Mower to back Hennepin County’s Fannie Mae/Freddie Mac lawsuitPublished 10:30am Wednesday, September 26, 2012
Mower County will support Hennepin County in a class-action lawsuit filed on behalf of Minnesota’s 87 counties in August against mortgage companies Fannie Mae and Freddie Mac.
County Attorney Kristen Nelsen said the lawsuit comes from the companies’ refusal to pay a deed tax. The county decided to back Hennepin at Tuesday’s board meeting.
While the companies believe they are exempt from the tax, Hennepin County Attorney Mike Freeman is leading the charge to see that money come back to the county.
“All of us, when we sell our homes, have to pay the deed tax,” Freeman said at a news conference in August. “Fannie and Freddie were not much in the business of buying and selling houses. But when the housing crisis hit, they got into selling big time.”
The suit has been filed in U.S. District Court in Minneapolis, and seeks more than $10 million in unpaid taxes, according to an August news release.
Nelsen recommended Mower County not opt-out of the case because it stands to bear no financial burden, win or lose.
“For us, it’s essentially free money,” she said.

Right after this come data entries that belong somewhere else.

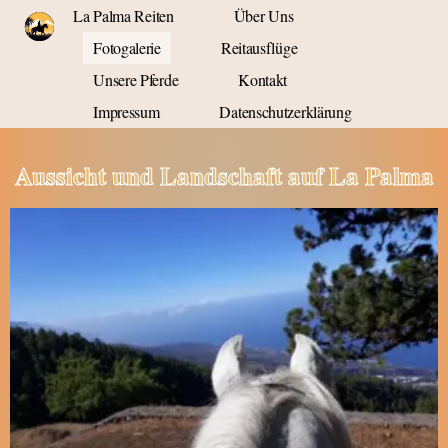
La Palma Reiten
Über Uns
Fotogalerie
Reitausflüge
Unsere Pferde
Kontakt
Fotogalerie Reiten auf La Palma
Impressum
Datenschutzerklärung
Aussicht und Landschaft auf La Palma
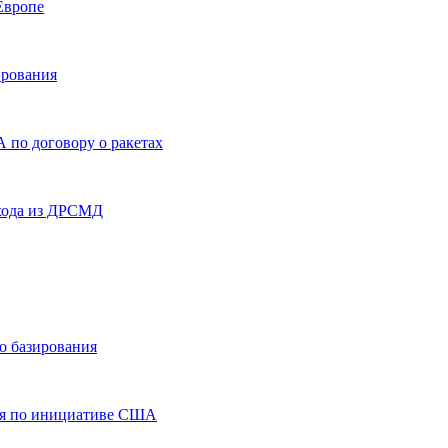
Европе
ирования
А по договору о ракетах
ыхода из ДРСМД
о базирования
ня по инициативе США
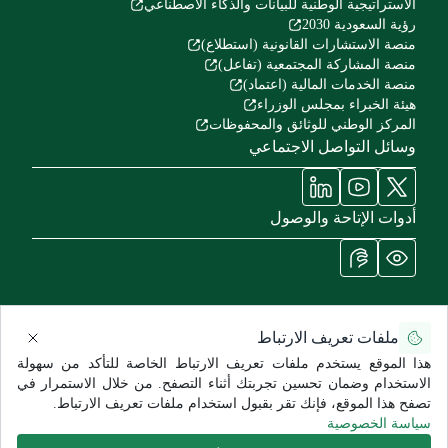
الاستراتيجية الوطنية للبيانات والذكاء الاصطناعي
رؤية السعودية 2030
منصة الاستشارات القانونية (استطلاع)
منصة المشاركة المجتمعية (تفاعل)
منصة الخدمات المالية (اعتماد)
هيئة الخبراء بمجلس الوزراء
المركز الوطني للوثائق والمحفوظات
وسائل التواصل الاجتماعي
أدوات الإتاحة والوصول
ملفات تعريف الارتباط
سياسة الاستخدام وإخلاء المسؤولية
سياسة الخصوصية
خريطة الموقع
هذا الموقع يستخدم ملفات تعريف الارتباط الخاصة للتأكد من سهولة
جميع الحقوق محفوظة للشؤون الصحية - وزارة الحرس الوطني ©
الاستخدام وضمان تحسين تجربتك أثناء التصفح. من خلال الاستمرار في
2026
تصفح هذا الموقع، فإنك تقر بقبول استخدام ملفات تعريف الارتباط.
تاريخ آخر تعديل:
6/26/2026
سياسة الخصوصية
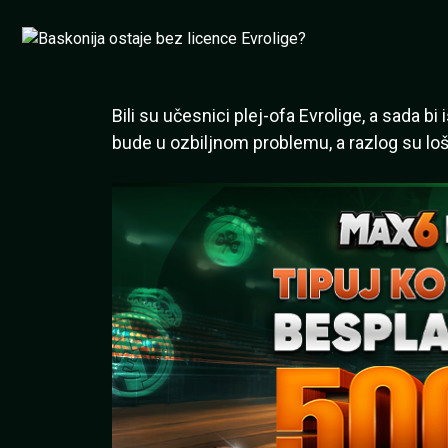
Bili su učesnici plej-ofa Evrolige, a sada b
bude u ozbiljnom problemu, a razlog su loši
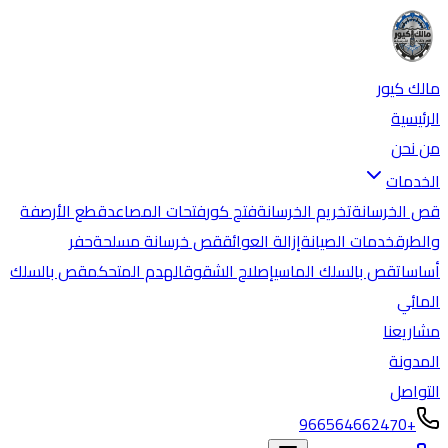
مالك كيور
الرئيسية
من نحن
الخدمات
قص الخرسانة
تخريم الخرسانة
فتح كور
فتحات المصاعد
قطع الأرصفة
والطرق
خدمات الصيانة
إزالة العوائق
قص خرسانة مسلحة
حفر
أساسات
قص بالسلك الماسي
إصلاح الشقوق
الهدم المتحكم
قص بالسلك
المائي
مشاريعنا
المدونة
التواصل
+966564662470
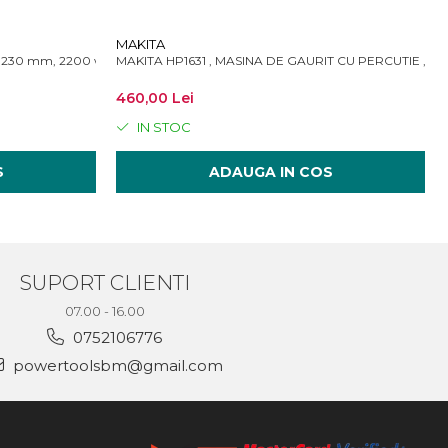
MAKITA
r 230 mm, 2200 w
MAKITA HP1631 , MASINA DE GAURIT CU PERCUTIE , 71
460,00 Lei
IN STOC
S
ADAUGA IN COS
SUPORT CLIENTI
07.00 - 16.00
0752106776
powertoolsbm@gmail.com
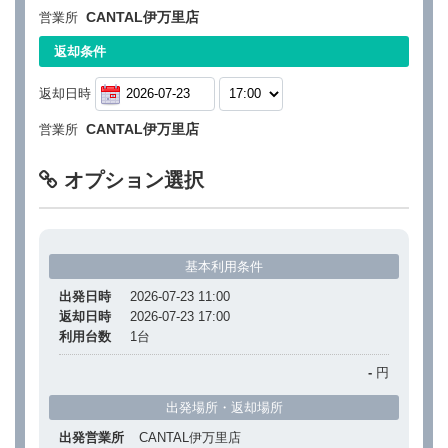
CANTAL伊万里店
営業所
返却条件
返却日時
CANTAL伊万里店
営業所
オプション選択
基本利用条件
出発日時
2026-07-23 11:00
返却日時
2026-07-23 17:00
利用台数
1
台
-
円
出発場所・返却場所
出発営業所
CANTAL伊万里店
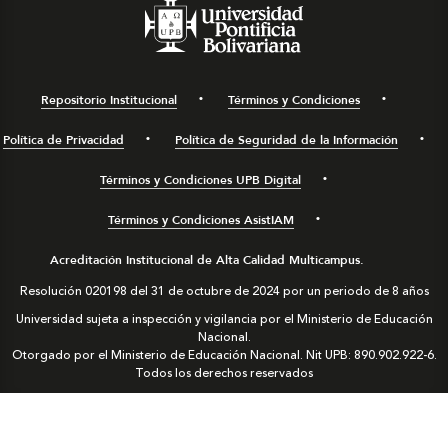
Repositorio Institucional
Términos y Condiciones
Política de Privacidad
Política de Seguridad de la Información
Términos y Condiciones UPB Digital
Términos y Condiciones AsistIAM
Acreditación Institucional de Alta Calidad Multicampus.
Resolución 020198 del 31 de octubre de 2024 por un periodo de 8 años
Universidad sujeta a inspección y vigilancia por el Ministerio de Educación
Nacional.
Otorgado por el Ministerio de Educación Nacional. Nit UPB: 890.902.922-6.
Todos los derechos reservados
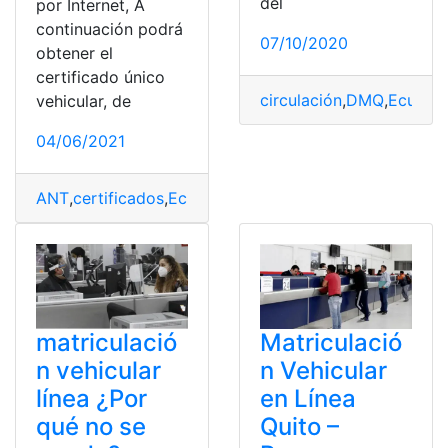
del
por Internet, A
continuación podrá
07/10/2020
obtener el
certificado único
circulación
,
DMQ
,
Ecuado
vehicular, de
04/06/2021
ANT
,
certificados
,
Ecuador
,
Internet
,
Solicitar
,
top2
,
Trámi
matriculació
Matriculació
n vehicular
n Vehicular
línea ¿Por
en Línea
qué no se
Quito –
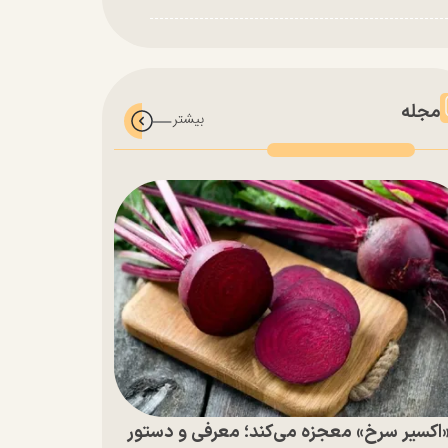
مجله
اکسیر سرخ» معجزه می‌کند؛ معرفی و دستور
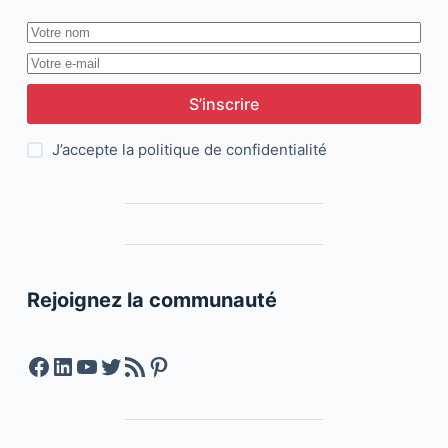
S’inscrire
J’accepte la
politique de confidentialité
Rejoignez la communauté
Facebook
LinkedIn
YouTube
Twitter
Feed RSS
Pinterest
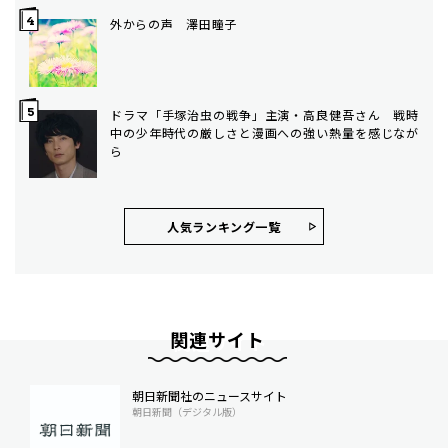
外からの声 澤田瞳子
ドラマ「手塚治虫の戦争」主演・高良健吾さん 戦時
中の少年時代の厳しさと漫画への強い熱量を感じなが
ら
人気ランキング⼀覧
関連サイト
朝日新聞社のニュースサイト
朝日新聞（デジタル版）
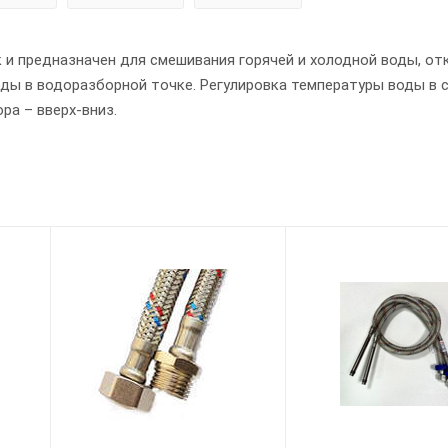
и предназначен для смешивания горячей и холодной воды, от
оды в водоразборной точке. Регулировка температуры воды в 
ра – вверх-вниз.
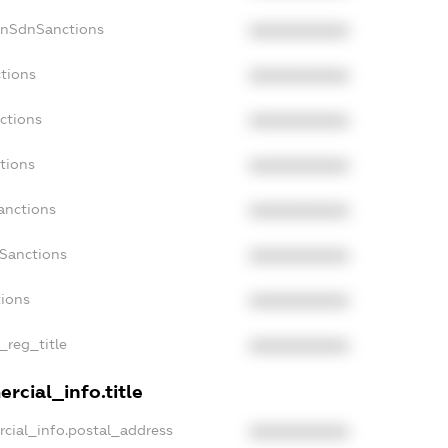
onSdnSanctions
XXXXXXXXXX
tions
XXXXXXXXXX
ctions
XXXXXXXXXX
tions
XXXXXXXXXX
anctions
XXXXXXXXXX
aSanctions
XXXXXXXXXX
tions
XXXXXXXXXX
_reg_title
XXXXXXXXXX
rcial_info.title
cial_info.postal_address
XXXXXXXXXX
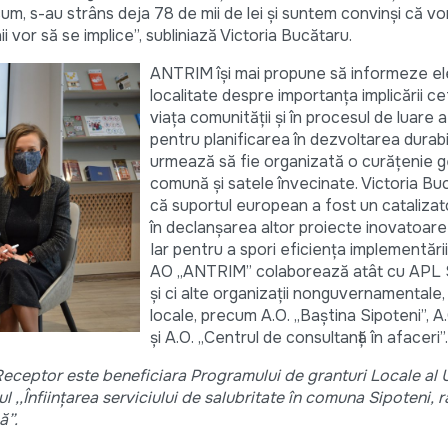
m, s-au strâns deja 78 de mii de lei și suntem convinși că vor
i vor să se implice”, subliniază Victoria Bucătaru.
ANTRIM își mai propune să informeze ele
localitate despre importanța implicării ce
viața comunității și în procesul de luare a
pentru planificarea în dezvoltarea durabi
urmează să fie organizată o curățenie g
comună și satele învecinate. Victoria B
că suportul european a fost un catalizat
în declanșarea altor proiecte inovatoare î
Iar pentru a spori eficiența implementării
AO „ANTRIM” colaborează atât cu APL S
și ci alte organizații nonguvernamentale, 
locale, precum A.O. „Baștina Sipoteni”, A.
și A.O. „Centrul de consultanță în afaceri”.
eceptor este beneficiara Programului de granturi Locale al U
,,Înființarea serviciului de salubritate în comuna Sipoteni, r
ă”.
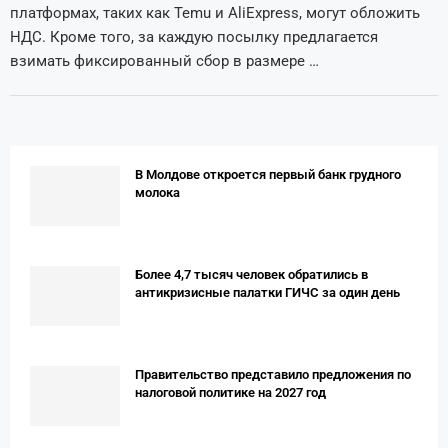
платформах, таких как Temu и AliExpress, могут обложить
НДС. Кроме того, за каждую посылку предлагается
взимать фиксированный сбор в размере …
В Молдове откроется первый банк грудного
молока
Более 4,7 тысяч человек обратились в
антикризисные палатки ГИЧС за один день
Правительство представило предложения по
налоговой политике на 2027 год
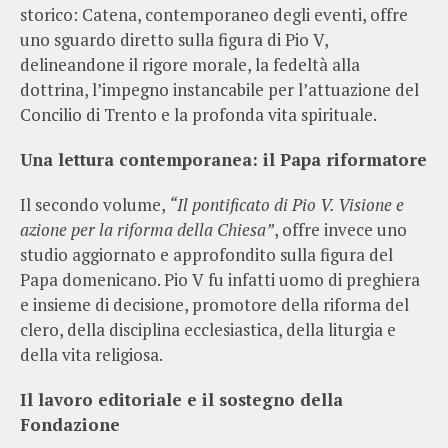
storico: Catena, contemporaneo degli eventi, offre
uno sguardo diretto sulla figura di Pio V,
delineandone il rigore morale, la fedeltà alla
dottrina, l’impegno instancabile per l’attuazione del
Concilio di Trento e la profonda vita spirituale.
Una lettura contemporanea: il Papa riformatore
Il secondo volume,
“Il pontificato di Pio V. Visione e
azione per la riforma della Chiesa”
, offre invece uno
studio aggiornato e approfondito sulla figura del
Papa domenicano. Pio V fu infatti uomo di preghiera
e insieme di decisione, promotore della riforma del
clero, della disciplina ecclesiastica, della liturgia e
della vita religiosa.
Il lavoro editoriale e il sostegno della
Fondazione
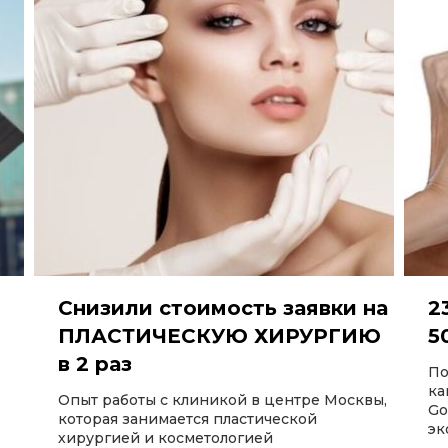
Снизили стоимость заявки на
2
ПЛАСТИЧЕСКУЮ ХИРУРГИЮ
5
в 2 раз
По
ка
Опыт работы с клиникой в центре Москвы,
Go
которая занимается пластической
эк
хирургией и косметологией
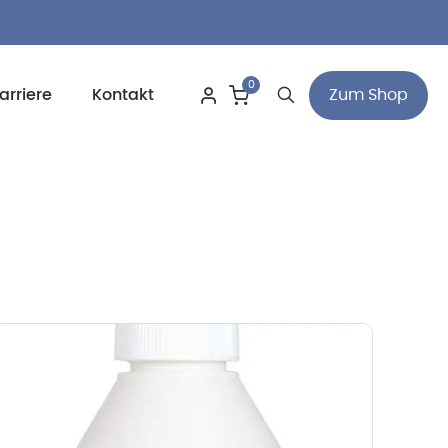
0
Zum Shop
arriere
Kontakt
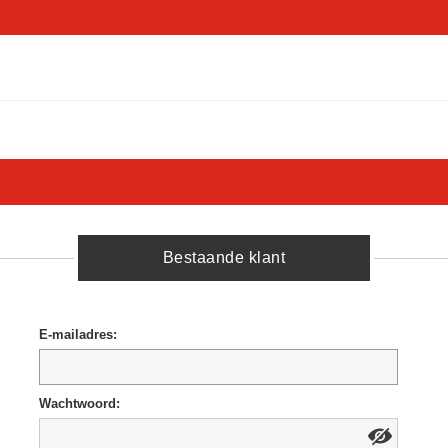
Bestaande klant
E-mailadres:
Wachtwoord:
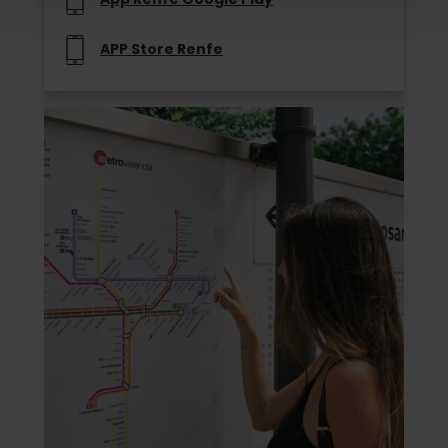
APP Store Renfe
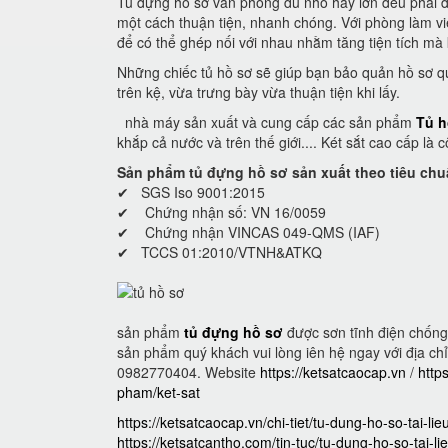
Tủ đựng hồ sơ văn phòng dù nhỏ hay lớn đều phải đ
một cách thuận tiện, nhanh chóng. Với phòng làm vi
để có thể ghép nối với nhau nhằm tăng tiện tích mà 
Những chiếc tủ hồ sơ sẽ giúp bạn bảo quản hồ sơ q
trên kệ, vừa trưng bày vừa thuận tiện khi lấy.
nhà máy sản xuất và cung cấp các sản phẩm
Tủ h
khắp cả nước và trên thế giới.... Két sắt cao cấp là
Sản phẩm tủ đựng hồ sơ sản xuất theo tiêu chu
✔ SGS Iso 9001:2015
✔ Chứng nhận số: VN 16/0059
✔ Chứng nhận VINCAS 049-QMS (IAF)
✔ TCCS 01:2010/VTNH&ATKQ
sản phẩm
tủ đựng hồ sơ
được sơn tĩnh điện chống 
sản phẩm quý khách vui lòng iên hệ ngay với địa chỉ 
0982770404. Website
https://ketsatcaocap.vn
/
http
pham/ket-sat
https://ketsatcaocap.vn/chi-tiet/tu-dung-ho-so-tai-lie
https://ketsatcantho.com/tin-tuc/tu-dung-ho-so-tai-li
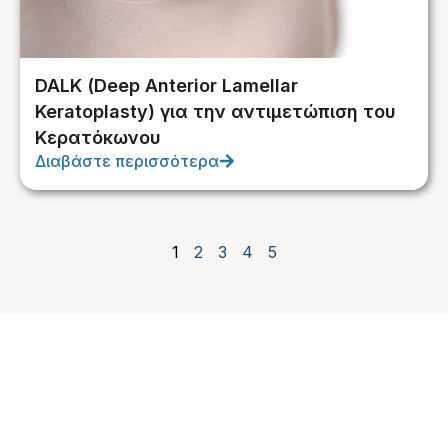
DALK (Deep Anterior Lamellar
Keratoplasty) για την αντιμετώπιση του
Κερατόκωνου
Διαβάστε περισσότερα
1
2
3
4
5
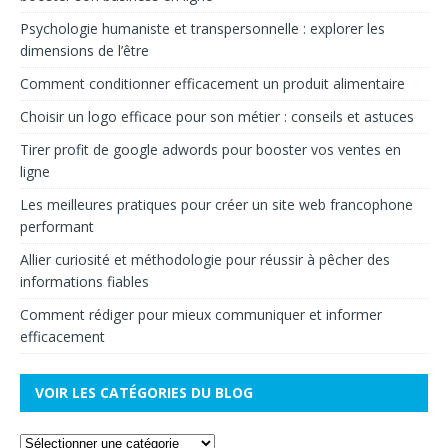
Psychologie humaniste et transpersonnelle : explorer les
dimensions de l’être
Comment conditionner efficacement un produit alimentaire
Choisir un logo efficace pour son métier : conseils et astuces
Tirer profit de google adwords pour booster vos ventes en
ligne
Les meilleures pratiques pour créer un site web francophone
performant
Allier curiosité et méthodologie pour réussir à pêcher des
informations fiables
Comment rédiger pour mieux communiquer et informer
efficacement
VOIR LES CATÉGORIES DU BLOG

If Hennepin loses, Mower will not need to pay anything. If it wins, 10 percent of any winnings Mower receives will go to Hennepin to help cover legal fees, Nelsen said.
A new county assessor
During the meeting, the board also moved to have human resources begin the search for a new county assessor. The previous assessor, Rich Peterson, resigned Sept. 4 after more than six years with the county. He oversaw the reappraisal of all commercial properties in the county earlier this year.
“The most important requirement is public relations,” said Commissioner Jerry Reinartz. “The ability to communicate with the public in a cordial way is important.”
Commissioners will decide whether to check candidates writing skills by means of a test sent in advance or to gauge their speaking abilities through an oral presentation with little prior notice, said County Coordinator Craig Oscarson.
Peterson did not previously return calls for comment as to reasons for his resignation.